Have you made your Christmas pudding yet?
Most people seem to buy them nowadays, but whether you take the time to produce your own, or pick up a ready-made one from the supermarket, the pudding continues to be an integral part of the traditional fare of the season.
Its origins are, however, lost in the mists of time and steeped in legend.
Some say it started in the medieval period and has deep religious symbolism, whilst others have it evolving from the plum puddings of the 17th and 18th centuries.
The first definitive recipe naming it a “Christmas pudding” features in Eliza Acton’s Modern Cookery for Private Families, published in 1845.
Just a few years later, the famous Isabella Beeton started producing her books about household cooking.
I have my paternal great-grandmother’s copy of the 1901 edition of Mrs Beeton’s Cookery Book.
I know that this well-thumbed tome was used by Edith Nunn as a guide to feed her husband, Frederick, and their seven children at the family home at 51 (since re-numbered 73) Wantz Road.
On page 210 of the book is a recipe for “a plain Christmas pudding for children”.
Based on the volume of ingredients, Mrs Beeton estimated it would cost 1s 9d to make and would feed up to ten youngsters.
Part of what she calls the “mode” involved tying the fruity-spice mix up in a “well floured cloth” and boiling it for “at least five hours”.
I recall my maternal grandmother still employing that method in the kitchen of her Church Street house in the 1960s.
Mrs Beeton used four eggs in her concoction, but during the war years of 1939 to 1945 (and as a result of subsequent rationing) that would have been too much of a luxury.
Instead Maldon residents (as elsewhere) made do with “reconstituted dried eggs”.
The Ministry of Food put together recommended recipes for Christmas pudding without any eggs and another for “a good dark Christmas pudding” using two dried eggs.
It had to be steamed for four hours, stored in a cool place and then steamed for a further two to three hours before serving six helpings.
Egg rationing (of one per person per week) didn’t end until 1954. Not only that, but on July 21, 1946, the Government introduced the rationing of flour (and bread and flour confectionery).
When all UK rationing was finally over, a plethora of new, unrestricted recipe books emerged.
In my Maldon collection I have one sold (for 9d) by the Superise Flour Co Ltd, of Fullbridge Roller Mills.
It is difficult to date precisely, but based on the specified telephone number, Maldon 691, it must be around 1954 to 1964.
Superise’s “finest unbleached, self-raising flour”, made “in pure country air”, was said to be ideal for “home-made cakes, pastries and puddings”, including Christmas pudding.

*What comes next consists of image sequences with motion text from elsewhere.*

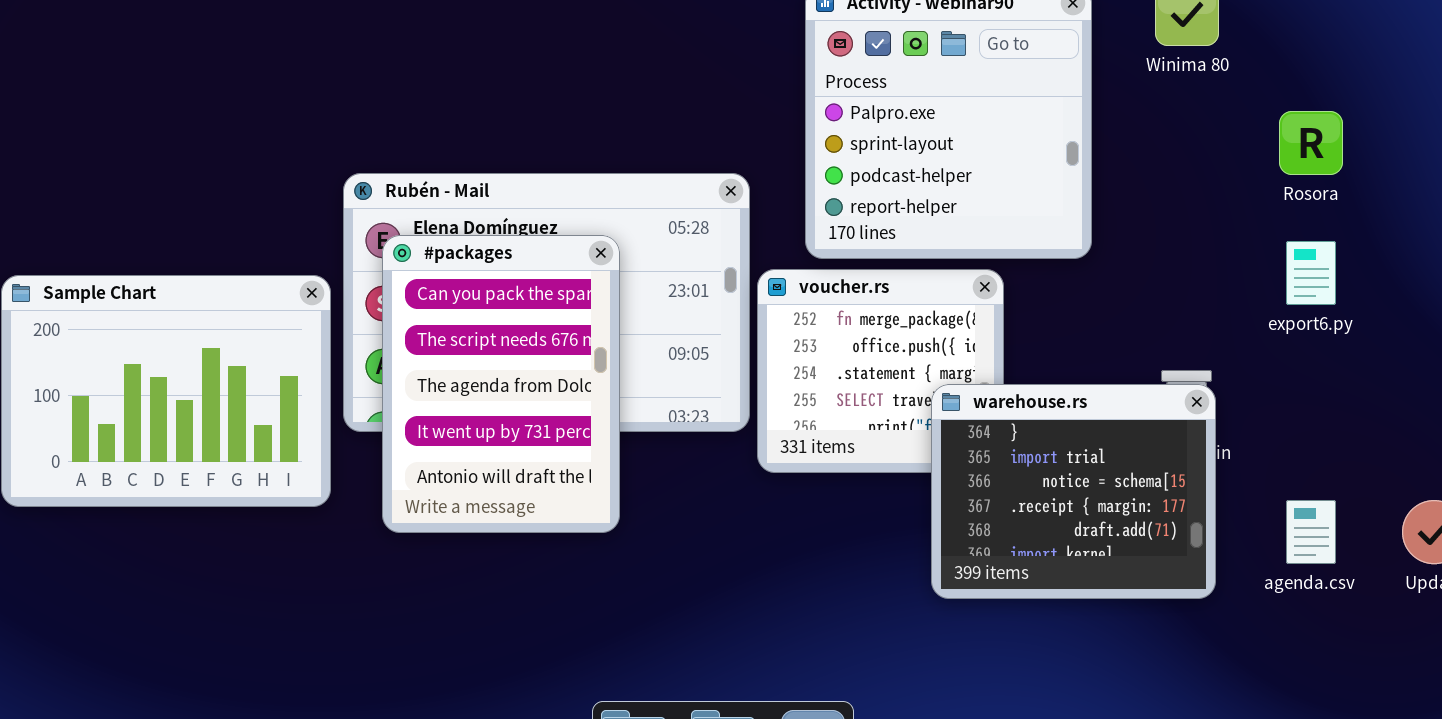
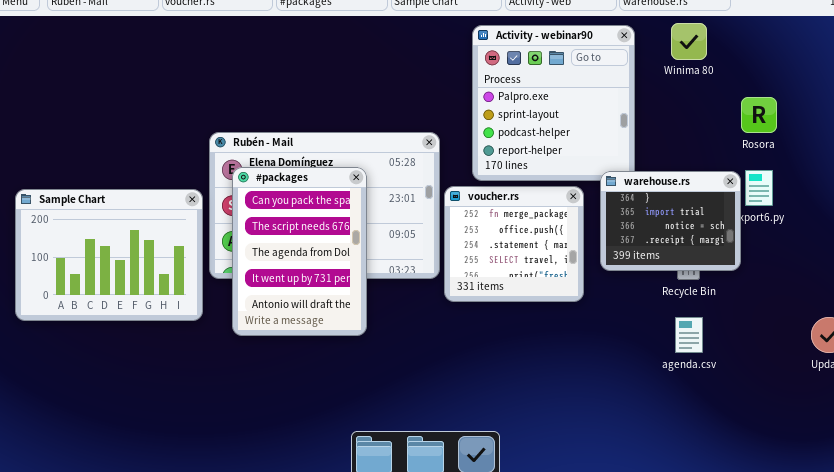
warehouse.rs: [931,384,1216,599] -> [600,171,741,271], moved, resized
agenda.csv: [1286,500,1336,564] -> [675,317,703,353], moved

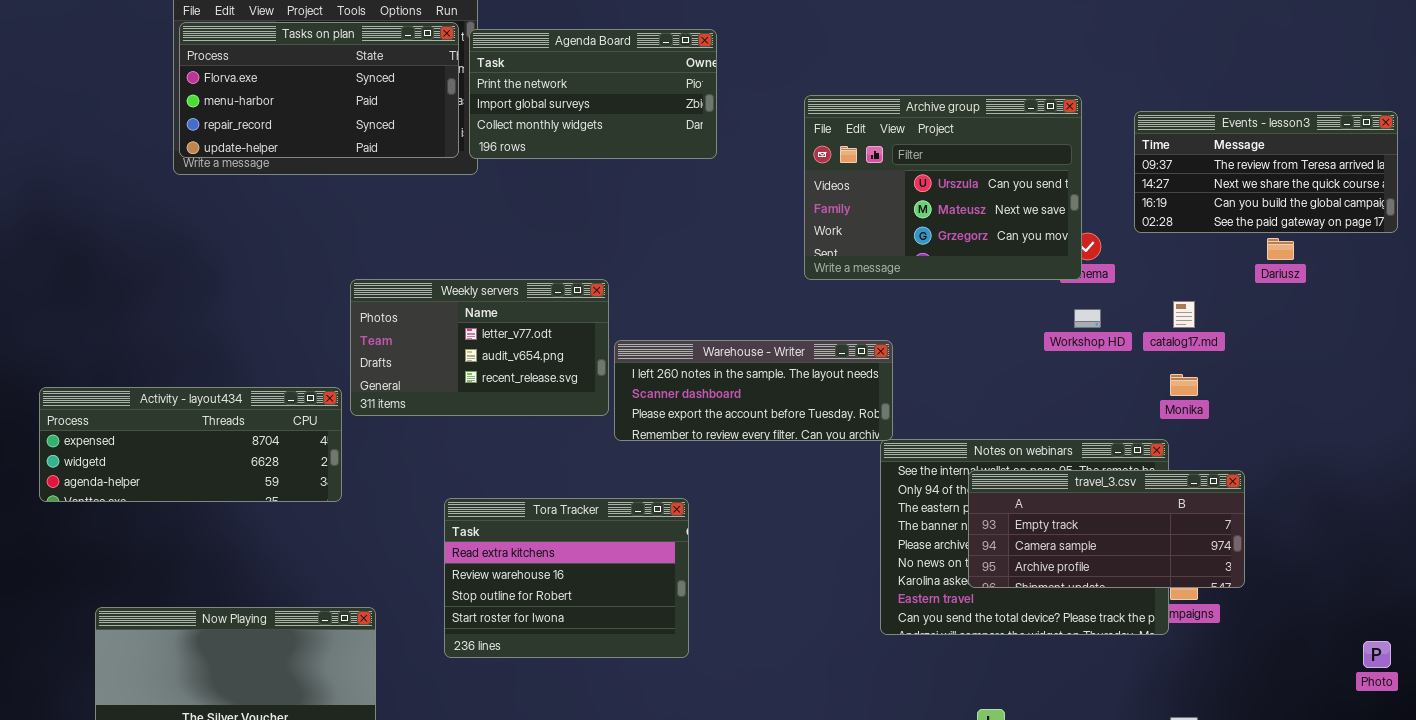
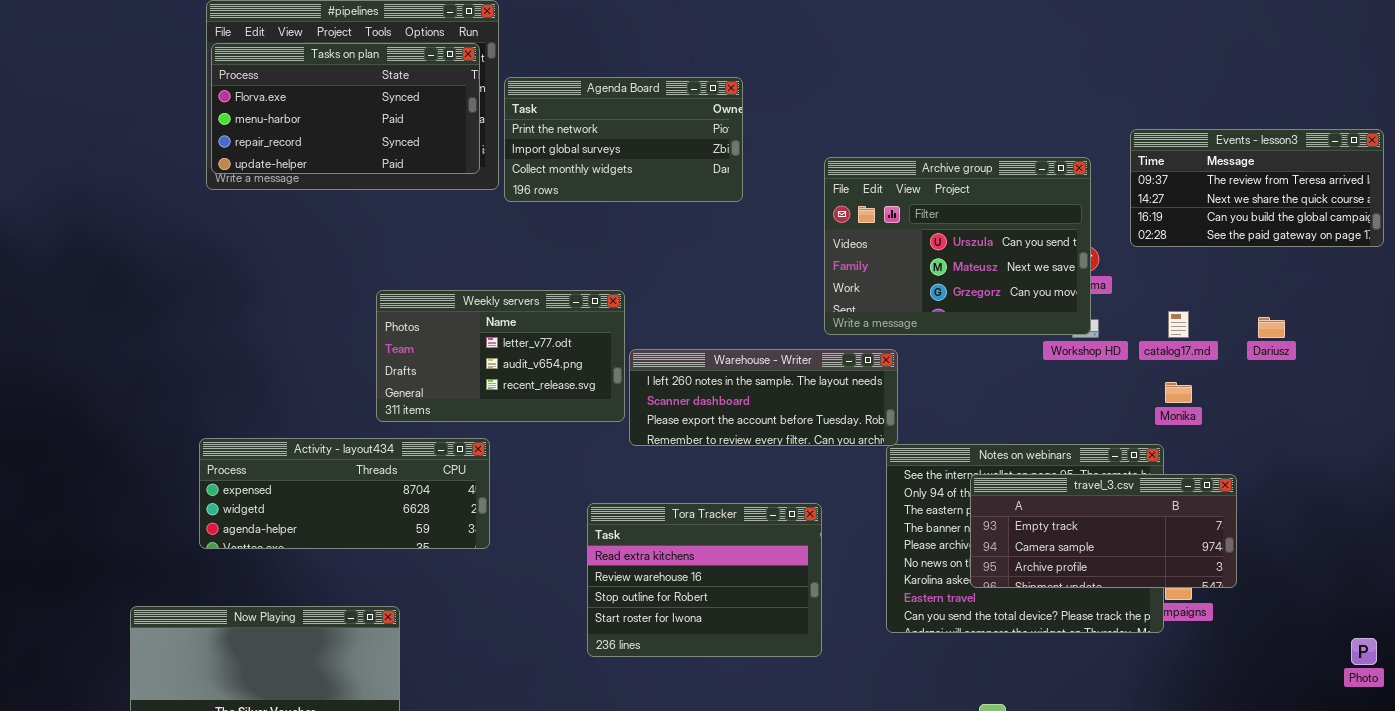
Agenda Board: [469,29,717,159] -> [504,77,743,202], moved
Archive group: [804,95,1082,280] -> [824,157,1091,335], moved
Dariusz: [1267,238,1294,260] -> [1258,317,1285,338], moved
Activity - layout434: [39,387,342,502] -> [199,438,490,549], moved
Tora Tracker: [444,498,689,658] -> [587,503,822,657], moved

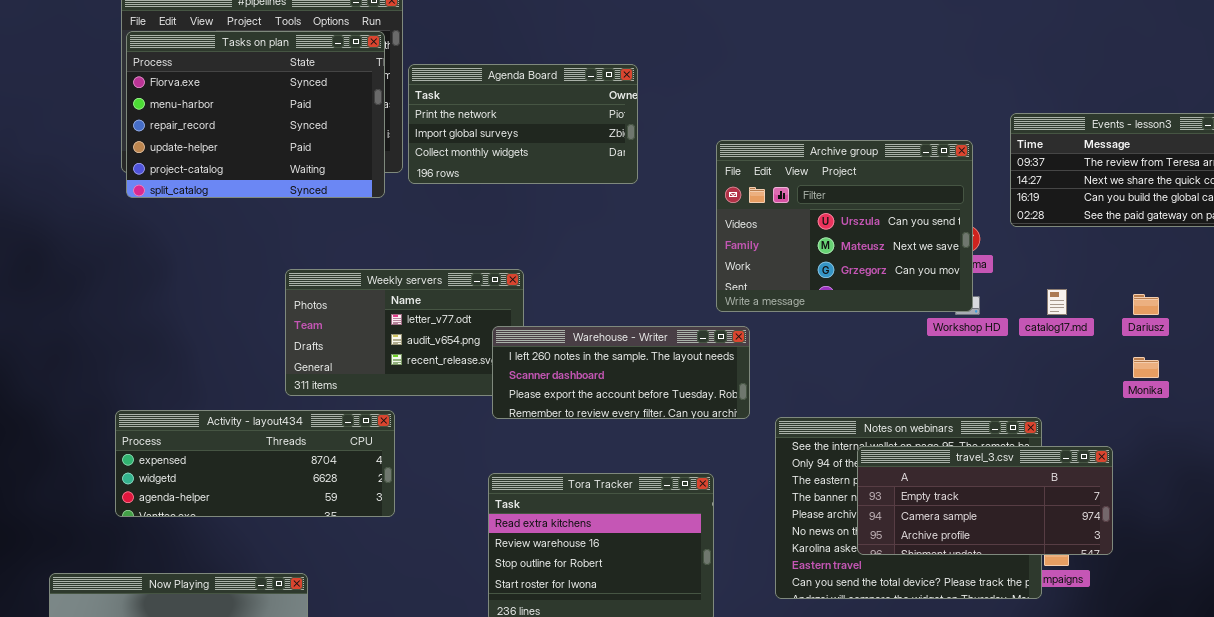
Tasks on plan: [211,43,480,174] -> [126,31,385,198], resized
Warehouse - Writer: [629,349,898,446] -> [492,326,750,419], moved
Monika: [1165,382,1192,403] -> [1133,357,1159,378], moved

The company’s recipe included 4oz of their flour, mixed with spices (cinnamon, ginger and nutmeg) and salt.
Breadcrumbs, suet and sugar were added, along with cut dried fruits (sultanas, raisins and currants) chopped prunes and apples.
At that point the mix was left overnight. The next morning, eggs, treacle, gravy browning and marmalade were incorporated and all given a thorough mix. (Again, I remember as a child my grandmother encouraging me to stir the Christmas pudding. ‘Stir-up Sunday’ was historically the last Sunday before Advent).
Returning to the Superise recipe, the mix was placed into a basin, covered and boiled in a half-filled pan of water for three to four hours and another three on the day to be eaten.
So go on – this year don’t buy your pudding, make one instead.
If you do, you could add a local twist to one of the countless recipes available in modern-day cookbooks and on-line. The flour, for instance, could be Carr’s self-raising – their Maldon mill has been operating at Fullbridge since 1896.
The seasoning could be a few pinches of Maldon Salt (founded in 1882). The marmalade Wilkin and Sons' Thick Cut Tawny Orange - a company operating out of Tiptree since 1885.
You could include a drop of Mighty Oak Brewing Company’s 4.1 per cent Old Man and the Sea stout, brewed at West Station Yard.
And, if you can get one and it is stored properly, include a chopped Maldon Wonder, a dessert apple raised in Heybridge in 1900 and introduced in 1933. Who knows, this could become a real seasonal winner!
I wish all of you, the readers of this weekly history feature, a very Merry Christmas.